I am trying to add augmentation to my data loader in torch. All of my example images have masks and none are blank. But when I add an augmentation like RandomRotation
I find that some examples in my dataset then yield an image that has not labels anymore and things fall apart.
Is there a way to correctly handle this in PyTorch. Here as example of the problem?
def __getitem__(self, idx):
# load image and mask
img_path = os.path.join(self.root, self.imagefolder, self.imgs[idx])
mask_path = os.path.join(self.root, self.maskfolder , self.masks[idx])
img = Image.open(img_path).convert("RGB")
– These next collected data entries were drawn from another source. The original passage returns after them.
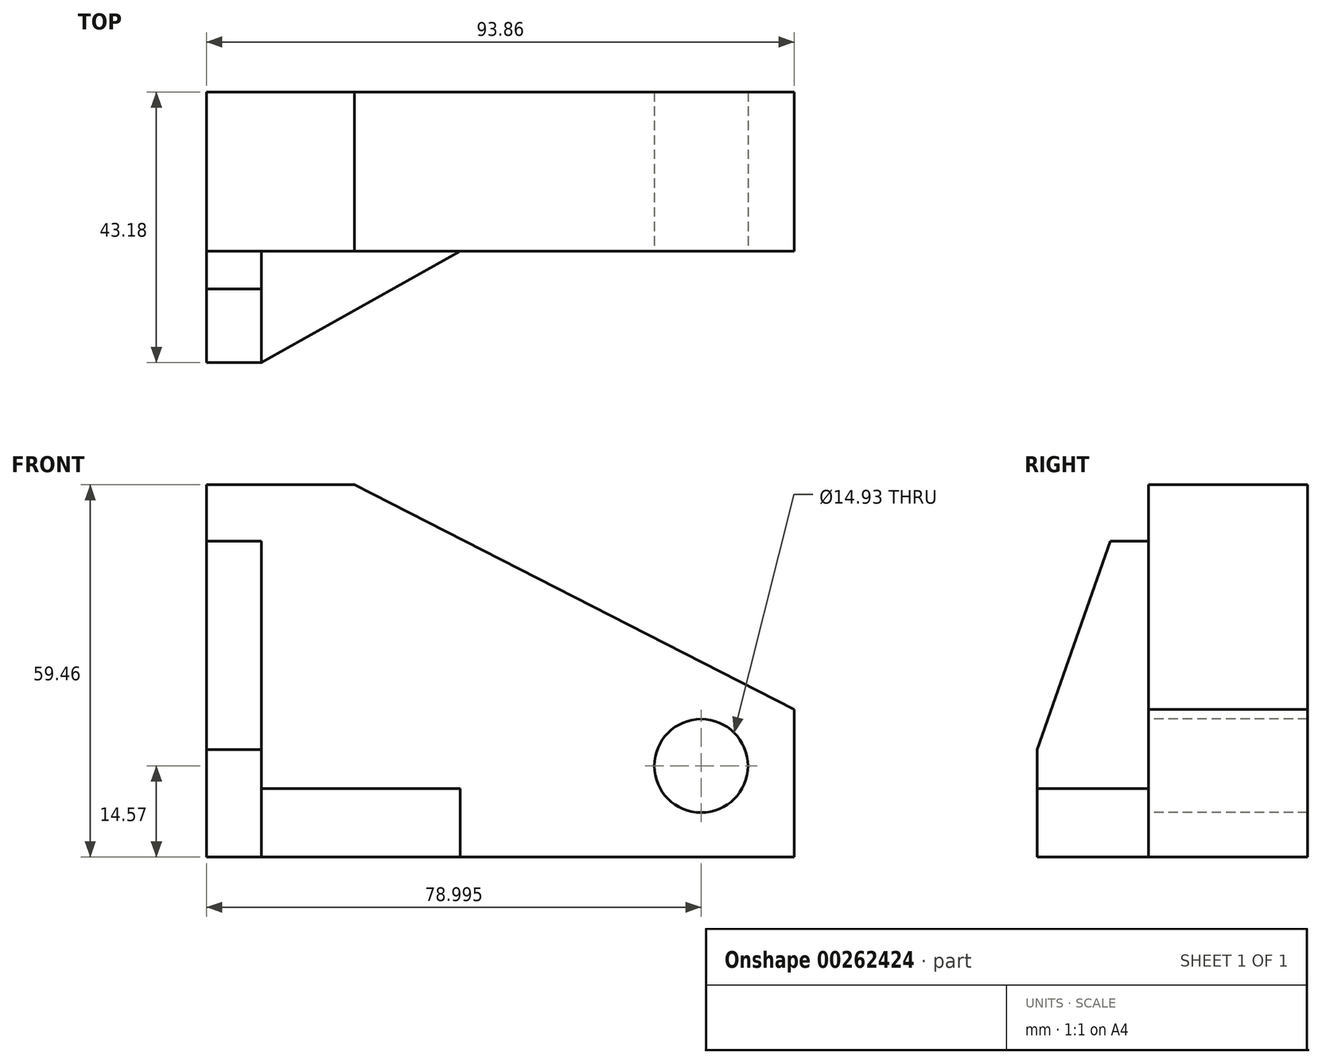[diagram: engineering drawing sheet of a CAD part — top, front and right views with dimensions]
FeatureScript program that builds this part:
annotation { "Feature Type Name" : "Feature", "Feature Type Description" : "" }
export const myFeature = defineFeature(function(context is Context, id is Id, definition is map)
    precondition{}
    {
        {
            var Q0;
            Q0=qCreatedBy(makeId("Front.planeOp"),FACE);
            var sketch = newSketch(context, id + "F0", { "sketchPlane" : qUnion([Q0])});
            skLineSegment(sketch, "E0.bottom", {"start": v(-40.52, 30.17) * mm, "end": v(53.34, 30.17) * mm});
            skLineSegment(sketch, "E0.top", {"start": v(-40.52, -29.3) * mm, "end": v(53.34, -29.3) * mm});
            skLineSegment(sketch, "E0.left", {"start": v(-40.52, 30.17) * mm, "end": v(-40.52, -29.3) * mm});
            skLineSegment(sketch, "E0.right", {"start": v(53.34, 30.17) * mm, "end": v(53.34, -29.3) * mm});
            skSolve(sketch);
        }
        {
            var Q0;
            Q0 = qSketchRegion(id + "F0", true);
            extrude(context, id + "F1", {"entities" : qUnion([Q0]), "depth" : 25.4 * mm});
        }
        {
            var Q0;
            Q0=makeQuery(id+"F1.opExtrude","CAP_FACE",FACE,{"disambiguationData":[OSD([sQuery(id+"F0.wireOp",EDGE,"E0.bottom"),sQuery(id+"F0.wireOp",EDGE,"E0.top"),sQuery(id+"F0.wireOp",EDGE,"E0.left"),sQuery(id+"F0.wireOp",EDGE,"E0.right")])],"isStart":false});
            var sketch = newSketch(context, id + "F2", { "sketchPlane" : qUnion([Q0])});
            skLineSegment(sketch, "E1", {"start": v(-16.9, 30.17) * mm, "end": v(53.34, -5.68) * mm});
            skLineSegment(sketch, "E2", {"start": v(53.34, -5.68) * mm, "end": v(53.34, 30.17) * mm});
            skLineSegment(sketch, "E3", {"start": v(53.34, 30.17) * mm, "end": v(-16.9, 30.17) * mm});
            skSolve(sketch);
        }
        {
            var Q0;
            Q0 = qSketchRegion(id + "F2", true);
            extrude(context, id + "F3", {"entities" : qUnion([Q0]), "operationType" : NewBodyOperationType.REMOVE, "oppositeDirection" : true, "depth" : 25.4 * mm});
        }
        {
            var Q0;
            Q0=makeQuery(id+"F1.opExtrude","CAP_FACE",FACE,{"disambiguationData":[OSD([sQuery(id+"F0.wireOp",EDGE,"E0.bottom"),sQuery(id+"F0.wireOp",EDGE,"E0.top"),sQuery(id+"F0.wireOp",EDGE,"E0.left"),sQuery(id+"F0.wireOp",EDGE,"E0.right")])],"isStart":false});
            var sketch = newSketch(context, id + "F4", { "sketchPlane" : qUnion([Q0])});
            skLineSegment(sketch, "E4", {"start": v(-40.52, 21.13) * mm, "end": v(-31.77, 21.13) * mm});
            skLineSegment(sketch, "E5", {"start": v(-31.77, 21.13) * mm, "end": v(-31.77, -29.3) * mm});
            skLineSegment(sketch, "E6", {"start": v(-31.77, -29.3) * mm, "end": v(-40.52, -29.3) * mm});
            skLineSegment(sketch, "E7", {"start": v(-40.52, -29.3) * mm, "end": v(-40.52, 21.13) * mm});
            skSolve(sketch);
        }
        {
            var Q0;
            Q0 = qSketchRegion(id + "F4", true);
            extrude(context, id + "F5", {"entities" : qUnion([Q0]), "operationType" : NewBodyOperationType.ADD, "depth" : 17.78 * mm});
        }
        {
            var Q0;
            Q0=makeQuery(id+"F5.opExtrude","SWEPT_FACE",FACE,{"disambiguationData":[OSD([sQuery(id+"F4.wireOp",EDGE,"E5")])]});
            var sketch = newSketch(context, id + "F6", { "sketchPlane" : qUnion([Q0])});
            skLineSegment(sketch, "E8", {"start": v(-31.46, 21.13) * mm, "end": v(-43.18, -12.12) * mm});
            skLineSegment(sketch, "E9", {"start": v(-43.18, -12.12) * mm, "end": v(-43.18, 21.13) * mm});
            skLineSegment(sketch, "E10", {"start": v(-43.18, 21.13) * mm, "end": v(-31.46, 21.13) * mm});
            skSolve(sketch);
        }
        {
            var Q0;
            Q0 = qSketchRegion(id + "F6", true);
            extrude(context, id + "F7", {"entities" : qUnion([Q0]), "operationType" : NewBodyOperationType.REMOVE, "oppositeDirection" : true, "depth" : 25.4 * mm});
        }
        {
            var Q0;
            Q0=makeQuery(id+"F5.boolean.opBoolean","MERGE",FACE,{"derivedFrom":[makeQuery(id+"F1.opExtrude","SWEPT_FACE",FACE,{"disambiguationData":[OSD([sQuery(id+"F0.wireOp",EDGE,"E0.top")])]}),makeQuery(id+"F5.opExtrude","SWEPT_FACE",FACE,{"disambiguationData":[OSD([sQuery(id+"F4.wireOp",EDGE,"E6")])]})]});
            var sketch = newSketch(context, id + "F8", { "sketchPlane" : qUnion([Q0])});
            skLineSegment(sketch, "E11", {"start": v(-31.77, 43.18) * mm, "end": v(0, 25.4) * mm});
            skLineSegment(sketch, "E12", {"start": v(0, 25.4) * mm, "end": v(-31.77, 25.4) * mm});
            skLineSegment(sketch, "E13", {"start": v(-31.77, 25.4) * mm, "end": v(-31.77, 43.18) * mm});
            skSolve(sketch);
        }
        {
            var Q0;
            Q0 = qSketchRegion(id + "F8", true);
            extrude(context, id + "F9", {"entities" : qUnion([Q0]), "operationType" : NewBodyOperationType.ADD, "oppositeDirection" : true, "depth" : 10.92 * mm});
        }
        {
            var Q0;
            Q0=makeQuery(id+"F1.opExtrude","CAP_FACE",FACE,{"disambiguationData":[OSD([sQuery(id+"F0.wireOp",EDGE,"E0.bottom"),sQuery(id+"F0.wireOp",EDGE,"E0.top"),sQuery(id+"F0.wireOp",EDGE,"E0.left"),sQuery(id+"F0.wireOp",EDGE,"E0.right")])],"isStart":false});
            var sketch = newSketch(context, id + "F10", { "sketchPlane" : qUnion([Q0])});
            skCircle(sketch, "E14", {"center": v(38.47, -14.72) * mm, "radius": 7.47 * mm});
            skSolve(sketch);
        }
        {
            var Q0;
            Q0 = qSketchRegion(id + "F10", true);
            extrude(context, id + "F11", {"entities" : qUnion([Q0]), "operationType" : NewBodyOperationType.REMOVE, "oppositeDirection" : true, "depth" : 25.4 * mm});
        }
    });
# The problem is that augmentation could remove all the visible labels here
img, mask = run_augmentations(img, mask)
mask = Image.open(mask_path)
mask = np.array(mask)
obj_ids = np.unique(mask)
obj_ids = obj_ids[1:]
masks = mask == obj_ids[:, None, None]
num_objs = len(obj_ids)
boxes = []
for i in range(num_objs):
pos = np.where(masks[i])
xmin = np.min(pos[1])
xmax = np.max(pos[1])
ymin = np.min(pos[0])
ymax = np.max(pos[0])
if xmin == xmax or ymin == ymax:
print("WARNING ZERO SIZE BOUNDING BOX AFTER AUGMENTATION")
print(img_path)
boxes.append([xmin, ymin, xmax, ymax])
if len(boxes) == 0:
print("WARNING ZERO BOUNDING BOXES AFTER AUGMENTATION")
print(img_path)
...
EDIT: My best attempt if that if there are no labels after augmentation return the image and mask without any augmentation.